The input parameters are :

  • obs_path : The path to a vector file containing observation points, must have an ID column corresponding to name_column parameter, an 'area_name' column with the name of the Sentinel-2 tile from which to extract reflectance, and a 'espg' column containing the espg integer corresponding to the CRS of the Sentinel-2 tile.
  • sentinel_source : Can be either 'Planetary', in which case data is downloaded from Microsoft Planetary Computer stac catalogs, or the path of the directory containing Sentinel-2 data.
  • export_path : The path to write csv file with extracted reflectance.
  • name_column (optional) : The name of the ID column. The default is "id".
  • cloudiness_path (optional) : Path of a csv with the columns 'area_name','Date' and 'cloudiness', can be calculated by the extract_cloudiness function. Can be ignored if sentinel_source is 'Planetary'
  • lim_perc_cloud (optional) : Maximum cloudiness at the tile scale, used to filter used SENTINEL dates. Between 0 and 1.
  • bands_to_extract (optional) : List of bands to extract (ex : ["B1","B8A","Mask"]) The "Mask" band corresponds to "CLM" for THEIA data, and "SCL" for Planetary.
  • tile_selection (optional) : List of tiles from which to extract reflectance (ex : ["T31UFQ", "T31UGQ"]). If None, all tiles are extracted.
  • start_date (optional) : First date of the period from which to extract reflectance
  • end_date (optional) : Last date of the period from which to extract reflectance


The output is a csv file at export_path. It contains the following columns :

  • epsg : The CRS of the Sentinel-2 tile from which data was extracted
  • area_name : The name of the Sentinel-2 tile from which data was extracted
  • an ID column corresponding to the name_column parameter
  • id_pixel : The ID of the pixel whose centroid is at the point location in 10m Sentinel data in the corresponding epsg. id_pixel goes from 1 to the number of pixels in the observation.
  • Date : Date of the Sentinel-2 acquisition
  • One column for each band in the bands_to_extract list containg the value extracted from Sentinel-2 data.

How to use

From a script

from fordead.validation.extract_reflectance import extract_reflectance

extract_reflectance(obs_path = <obs_path>, export_path = <export_path>, name_column = <name_column>)

From the command line

fordead extract_reflectance [OPTIONS]

See detailed documentation on the site

How does it work ?

Importing the vector file containing points used as extraction locations

The vector file at obs_path is imported using the geopandas package.
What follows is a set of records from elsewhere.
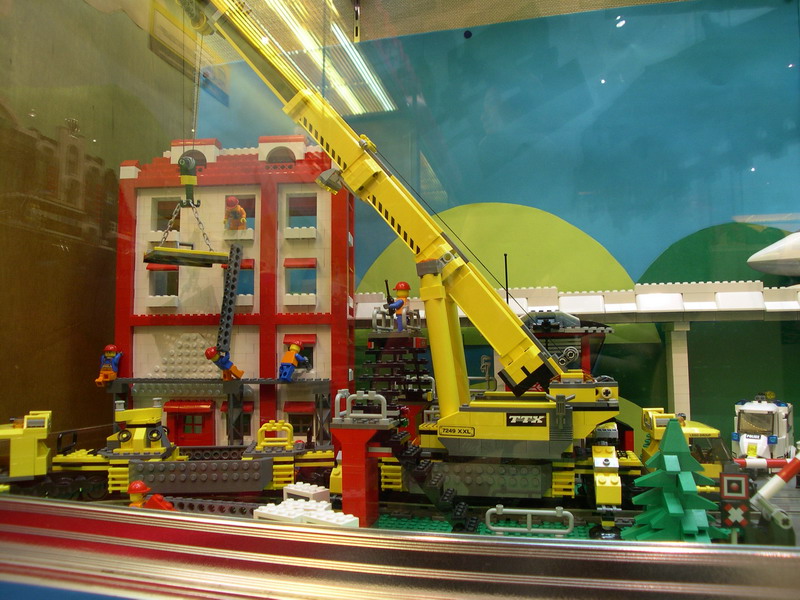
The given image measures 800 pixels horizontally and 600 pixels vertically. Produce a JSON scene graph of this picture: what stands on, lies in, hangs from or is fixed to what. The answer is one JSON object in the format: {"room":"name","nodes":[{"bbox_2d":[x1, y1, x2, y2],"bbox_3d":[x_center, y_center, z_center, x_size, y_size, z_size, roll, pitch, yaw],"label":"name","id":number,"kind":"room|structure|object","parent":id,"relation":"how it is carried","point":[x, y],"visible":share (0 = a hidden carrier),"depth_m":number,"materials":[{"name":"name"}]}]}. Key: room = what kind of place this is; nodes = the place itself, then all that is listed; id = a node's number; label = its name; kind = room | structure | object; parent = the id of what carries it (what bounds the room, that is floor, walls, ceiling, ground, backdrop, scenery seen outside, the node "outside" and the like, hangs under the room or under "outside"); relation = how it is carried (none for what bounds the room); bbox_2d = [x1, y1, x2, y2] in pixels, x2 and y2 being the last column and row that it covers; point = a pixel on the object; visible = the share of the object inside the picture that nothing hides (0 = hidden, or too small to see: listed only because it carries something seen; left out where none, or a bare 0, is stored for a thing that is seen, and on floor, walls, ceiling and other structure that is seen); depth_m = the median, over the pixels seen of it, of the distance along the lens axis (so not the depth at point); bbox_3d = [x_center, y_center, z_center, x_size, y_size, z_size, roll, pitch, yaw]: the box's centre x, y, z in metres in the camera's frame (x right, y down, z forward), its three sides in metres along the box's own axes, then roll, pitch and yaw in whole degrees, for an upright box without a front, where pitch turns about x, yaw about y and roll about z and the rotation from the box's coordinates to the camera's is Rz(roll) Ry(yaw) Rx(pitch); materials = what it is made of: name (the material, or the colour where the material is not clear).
{"room":"shop","nodes":[
{"label":"shop","id":0,"kind":"room"},
{"bbox_2d":[0,0,198,435],"bbox_3d":[-1.542,-0.517,2.791,0.274,2.992,3.363,-1,-5,12],"label":"wall","id":1,"kind":"structure","parent":0,"point":[116,184],"depth_m":3.34,"materials":[{"name":"brown"}]},
{"bbox_2d":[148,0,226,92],"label":"wall sign","id":2,"kind":"object","parent":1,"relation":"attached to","point":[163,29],"visible":0.71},
{"bbox_2d":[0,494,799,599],"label":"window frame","id":3,"kind":"object","parent":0,"point":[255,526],"visible":0.98,"depth_m":1.03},
{"bbox_2d":[0,0,799,599],"bbox_3d":[-0.020,-0.351,1.312,2.799,1.746,0.466,-1,-5,12],"label":"glass display case","id":4,"kind":"object","parent":3,"relation":"on","point":[434,540],"visible":0.97,"depth_m":1.17,"materials":[{"name":"clear glass"}]},
{"bbox_2d":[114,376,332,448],"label":"scaffold","id":5,"kind":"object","parent":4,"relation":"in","point":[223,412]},
{"bbox_2d":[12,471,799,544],"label":"ground","id":6,"kind":"structure","parent":0,"point":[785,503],"depth_m":3.93,"materials":[{"name":"green"}]},
{"bbox_2d":[0,411,52,480],"bbox_3d":[-2.952,1.069,5.736,1.335,0.656,0.642,1,-5,-20],"label":"truck","id":7,"kind":"object","parent":6,"relation":"on","point":[35,454],"visible":0.89,"depth_m":5.70,"materials":[{"name":"yellow plastic"}]},
{"bbox_2d":[127,481,175,509],"bbox_3d":[-1.242,1.050,4.360,0.307,0.296,0.170,-1,-5,12],"label":"toy figure","id":8,"kind":"object","parent":6,"relation":"on","point":[134,486],"visible":0.54,"depth_m":4.33},
{"bbox_2d":[43,401,337,502],"bbox_3d":[-1.360,1.012,5.627,2.332,0.695,0.722,0,-5,-1],"label":"toy train","id":9,"kind":"object","parent":6,"relation":"on","point":[264,473],"visible":0.7,"depth_m":5.40,"materials":[{"name":"yellow plastic"}]},
{"bbox_2d":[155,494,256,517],"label":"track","id":10,"kind":"object","parent":6,"relation":"on","point":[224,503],"visible":0.47,"depth_m":4.85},
{"bbox_2d":[113,136,354,449],"bbox_3d":[-1.336,0.019,7.110,2.007,2.783,0.906,-1,-5,12],"label":"toy building","id":11,"kind":"structure","parent":6,"relation":"on","point":[212,163],"depth_m":6.90,"materials":[{"name":"plastic"}]},
{"bbox_2d":[95,343,122,386],"bbox_3d":[-2.155,0.483,6.517,0.181,0.350,0.199,-1,-5,12],"label":"toy figure","id":12,"kind":"object","parent":11,"relation":"on","point":[110,353],"visible":0.95,"depth_m":6.48},
{"bbox_2d":[149,265,179,297],"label":"window","id":13,"kind":"structure","parent":11,"relation":"in","point":[163,274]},
{"bbox_2d":[154,197,182,232],"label":"window","id":14,"kind":"structure","parent":11,"relation":"in","point":[168,214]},
{"bbox_2d":[166,400,214,445],"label":"door","id":15,"kind":"structure","parent":11,"relation":"in","point":[201,414],"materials":[{"name":"red plastic"}]},
{"bbox_2d":[205,345,243,380],"bbox_3d":[-1.337,0.479,6.660,0.213,0.300,0.316,-4,-6,40],"label":"toy figure","id":16,"kind":"object","parent":11,"relation":"on","point":[214,353],"visible":0.98,"depth_m":6.59},
{"bbox_2d":[216,242,243,361],"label":"beam","id":17,"kind":"object","parent":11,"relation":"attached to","point":[231,273],"visible":0.9,"depth_m":6.99,"materials":[{"name":"grey plastic"}]},
{"bbox_2d":[224,196,247,230],"bbox_3d":[-1.380,-0.678,7.332,0.211,0.349,0.316,-1,-5,12],"label":"toy figure","id":18,"kind":"object","parent":11,"relation":"on","point":[239,209],"visible":0.86,"depth_m":7.27},
{"bbox_2d":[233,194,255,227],"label":"window","id":19,"kind":"structure","parent":11,"relation":"in","point":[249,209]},
{"bbox_2d":[237,258,254,298],"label":"window","id":20,"kind":"structure","parent":11,"relation":"in","point":[244,288],"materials":[{"name":"blue plastic"}]},
{"bbox_2d":[278,339,311,381],"bbox_3d":[-0.831,0.483,6.890,0.225,0.358,0.301,-3,-6,34],"label":"toy figure","id":21,"kind":"object","parent":11,"relation":"on","point":[293,347],"visible":0.98,"depth_m":6.82},
{"bbox_2d":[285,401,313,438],"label":"window","id":22,"kind":"structure","parent":11,"relation":"in","point":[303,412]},
{"bbox_2d":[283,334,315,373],"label":"window","id":23,"kind":"structure","parent":11,"relation":"in","point":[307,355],"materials":[{"name":"red plastic"}]},
{"bbox_2d":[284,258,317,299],"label":"window","id":24,"kind":"structure","parent":11,"relation":"in","point":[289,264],"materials":[{"name":"blue plastic"}]},
{"bbox_2d":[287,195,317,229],"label":"window","id":25,"kind":"structure","parent":11,"relation":"in","point":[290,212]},
{"bbox_2d":[255,497,354,527],"bbox_3d":[-0.419,0.983,3.847,0.511,0.191,0.247,-4,-6,36],"label":"block","id":26,"kind":"object","parent":6,"relation":"on","point":[257,510],"visible":0.6,"depth_m":3.82,"materials":[{"name":"white plastic"}]},
{"bbox_2d":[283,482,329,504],"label":"block","id":27,"kind":"object","parent":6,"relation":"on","point":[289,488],"visible":0.61,"depth_m":4.66,"materials":[{"name":"white plastic"}]},
{"bbox_2d":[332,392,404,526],"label":"platform","id":28,"kind":"object","parent":6,"relation":"on","point":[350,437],"visible":0.67,"depth_m":4.27,"materials":[{"name":"red plastic"}]},
{"bbox_2d":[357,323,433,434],"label":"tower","id":29,"kind":"structure","parent":6,"relation":"on","point":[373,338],"depth_m":5.54,"materials":[{"name":"black plastic"}]},
{"bbox_2d":[386,280,410,331],"bbox_3d":[-0.004,0.039,4.992,0.152,0.331,0.168,-5,-6,44],"label":"toy figure","id":30,"kind":"object","parent":29,"relation":"on","point":[401,288],"visible":0.96,"depth_m":4.95},
{"bbox_2d":[182,1,637,518],"bbox_3d":[-0.016,-0.635,5.118,2.954,3.681,1.086,-1,-5,12],"label":"crane","id":31,"kind":"object","parent":6,"relation":"on","point":[524,368],"visible":0.93,"depth_m":4.86,"materials":[{"name":"yellow plastic"}]},
{"bbox_2d":[142,151,237,267],"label":"crane hook","id":32,"kind":"object","parent":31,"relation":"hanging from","point":[209,259],"visible":0.95,"depth_m":5.80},
{"bbox_2d":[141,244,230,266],"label":"platform","id":33,"kind":"object","parent":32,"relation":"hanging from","point":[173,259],"visible":0.89,"depth_m":6.10,"materials":[{"name":"yellow plastic"}]},
{"bbox_2d":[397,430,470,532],"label":"staircase","id":34,"kind":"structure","parent":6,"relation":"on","point":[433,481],"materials":[{"name":"black plastic"}]},
{"bbox_2d":[485,505,575,535],"bbox_3d":[0.592,1.047,4.030,0.430,0.191,0.062,-1,-5,12],"label":"barrier","id":35,"kind":"object","parent":6,"relation":"on","point":[501,506],"visible":0.92,"depth_m":4.02,"materials":[{"name":"grey plastic"}]},
{"bbox_2d":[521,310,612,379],"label":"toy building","id":36,"kind":"object","parent":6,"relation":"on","point":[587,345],"visible":0.27,"depth_m":5.34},
{"bbox_2d":[626,413,722,541],"bbox_3d":[1.168,0.823,3.733,0.495,0.689,0.500,0,-5,-8],"label":"toy tree","id":37,"kind":"object","parent":6,"relation":"on","point":[658,518],"visible":0.89,"depth_m":3.67,"materials":[{"name":"green plastic"}]},
{"bbox_2d":[638,408,726,488],"bbox_3d":[1.688,0.919,5.251,0.445,0.576,1.257,-1,-5,12],"label":"truck","id":38,"kind":"object","parent":6,"relation":"on","point":[658,421],"visible":0.38,"depth_m":4.98,"materials":[{"name":"yellow plastic"}]},
{"bbox_2d":[719,470,750,542],"bbox_3d":[1.346,0.884,3.520,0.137,0.413,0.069,-1,-5,12],"label":"sign","id":39,"kind":"object","parent":6,"relation":"on","point":[744,489],"visible":0.88,"depth_m":3.51,"materials":[{"name":"black plastic"}]},
{"bbox_2d":[731,396,793,466],"bbox_3d":[2.281,0.836,5.480,0.302,0.532,0.858,-4,-6,36],"label":"toy truck","id":40,"kind":"object","parent":6,"relation":"on","point":[744,439],"visible":0.75,"depth_m":5.24,"materials":[{"name":"white plastic"}]},
{"bbox_2d":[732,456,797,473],"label":"barrier","id":41,"kind":"object","parent":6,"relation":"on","point":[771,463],"visible":0.69,"depth_m":5.02,"materials":[{"name":"red plastic"}]},
{"bbox_2d":[749,446,799,528],"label":"barrier","id":42,"kind":"object","parent":6,"relation":"on","point":[771,486],"visible":0.98,"depth_m":3.59,"materials":[{"name":"white plastic"}]},
{"bbox_2d":[200,0,799,452],"bbox_3d":[1.351,-0.342,3.998,5.872,2.788,0.248,-1,-5,12],"label":"back wall","id":43,"kind":"structure","parent":0,"point":[567,215],"depth_m":4.08,"materials":[{"name":"teal paint"}]},
{"bbox_2d":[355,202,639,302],"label":"green hill","id":44,"kind":"object","parent":43,"relation":"attached to","point":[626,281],"visible":0.52,"depth_m":4.43,"materials":[{"name":"green paint"}]},
{"bbox_2d":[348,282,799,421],"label":"bridge","id":45,"kind":"object","parent":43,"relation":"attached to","point":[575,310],"visible":0.58,"depth_m":4.88,"materials":[{"name":"white plastic"}]},
{"bbox_2d":[747,231,799,276],"bbox_3d":[1.974,-0.202,3.845,0.940,0.367,0.375,-1,-5,12],"label":"model airplane","id":46,"kind":"object","parent":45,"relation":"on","point":[790,256],"visible":0.99,"depth_m":3.78,"materials":[{"name":"white plastic"}]},
{"bbox_2d":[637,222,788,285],"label":"green hill","id":47,"kind":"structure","parent":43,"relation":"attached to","point":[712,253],"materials":[{"name":"green paint"}]}
]}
Importing already extracted data if it exists

  • If a file already exists at export_path, it is imported.
  • If changes in last extraction's number of observations are detected, a message is printed to the console and the user is asked if they want to continue. This can prevent issues in case the user uses the wrong obs_path or export_path by mistake.

    Function used: get_already_extracted()

Extracting reflectance from Sentinel-2 data

Exporting extracted reflectance

Extracted reflectance is written at export_path. If the file already exists, new data is added to the already existing file.